Карл повернулся к ней. После разговора с ее настоящей сестрой Ирсой было сложновато относиться со всей серьезностью к внешнему виду Розы. Что, если она снова изображает кого-то еще?

– Э-э… да, слегка просмотрел.

– Не так уж много можно добавить к полицейскому рапорту, какой мы первым делом получили от Лизы. У полиции не было абсолютно никаких зацепок по ее делу, женщину просто объявили в розыск. Припомнили ее пристрастие к алкоголю, и хотя прямо нигде не говорится, что она была алкоголичкой, вполне логичной кажется версия, что она могла скончаться где-нибудь в дороге, пребывая в состоянии опьянения. Поскольку у нее не было ни родственников, ни коллег, ее дело быстро подверглось забвению. Вот так.
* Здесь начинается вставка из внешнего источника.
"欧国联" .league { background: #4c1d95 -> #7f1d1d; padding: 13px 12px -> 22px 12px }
– Тут упоминается о том, что ее видели на борту парома, направлявшегося в Калундборг. Есть ли версия о том, что она свалилась за борт?

На лице Розы появилось раздражение.

– Нет, видели, как она сходила с парома, и я уже сказала об этом раньше. Наверное, ты не очень внимательно читал рапорт, верно?
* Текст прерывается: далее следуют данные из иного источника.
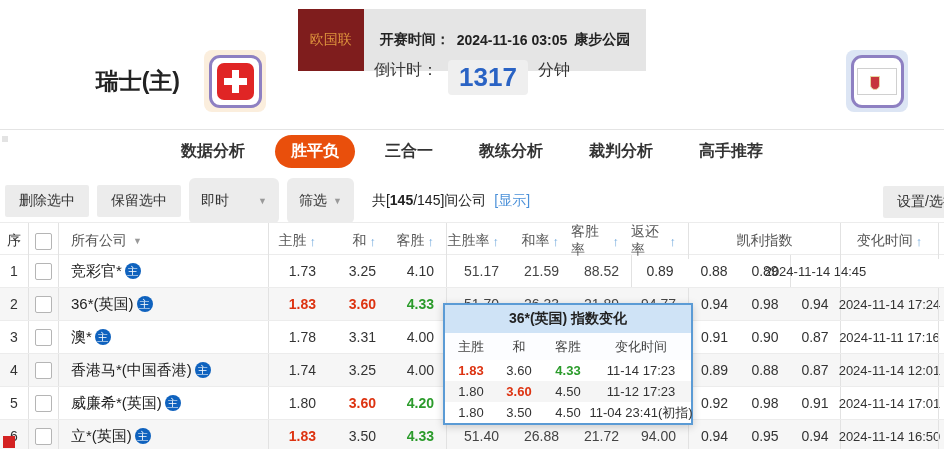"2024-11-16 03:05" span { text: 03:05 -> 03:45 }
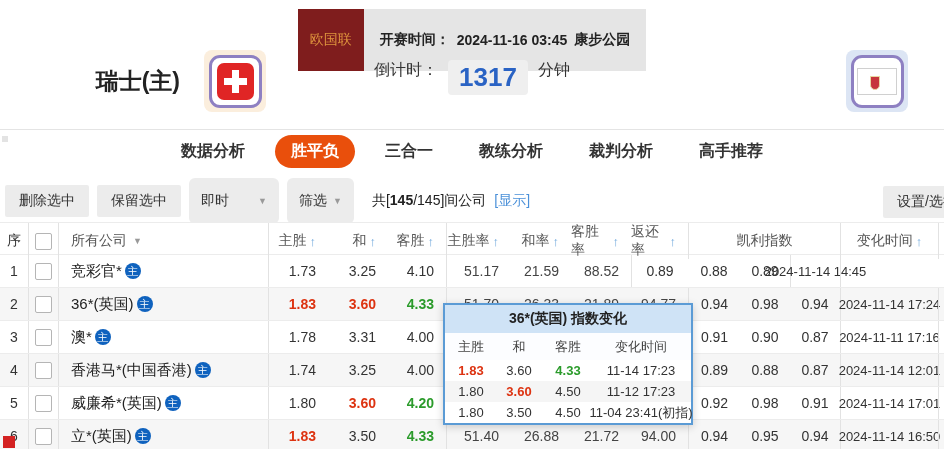"倒计时：" .countdown { align-items: none -> center; text-decoration: none -> underline }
Последнюю фразу Карл решил пропустить мимо ушей. Он был мастером отвечать вопросом на вопрос.

– А что сказал хозяин об ее исчезновении? – спросил он. – Он должен был удивиться, что ему не поступила очередная арендная плата.

– Но он не удивился, потому что за аренду платили непосредственно органы социального обеспечения, ибо в ином случае все деньги она пропивала, так сказали. Нет-нет, хозяин не такой простак, он даже не собирался сообщать властям об ее исчезновении; его это особо и не волновало – лишь бы денежки текли. А сообщил лавочник. Он рассказал, что Гитта приходила к нему тридцать первого августа с полутора тысячами крон в кармане и с каким-то налетом чванства в своем поведении. Лавочнику она сказала, что получила в наследство кучу денег и теперь едет в Копенгаген их получать, а он в ответ расхохотался, на что она обиделась.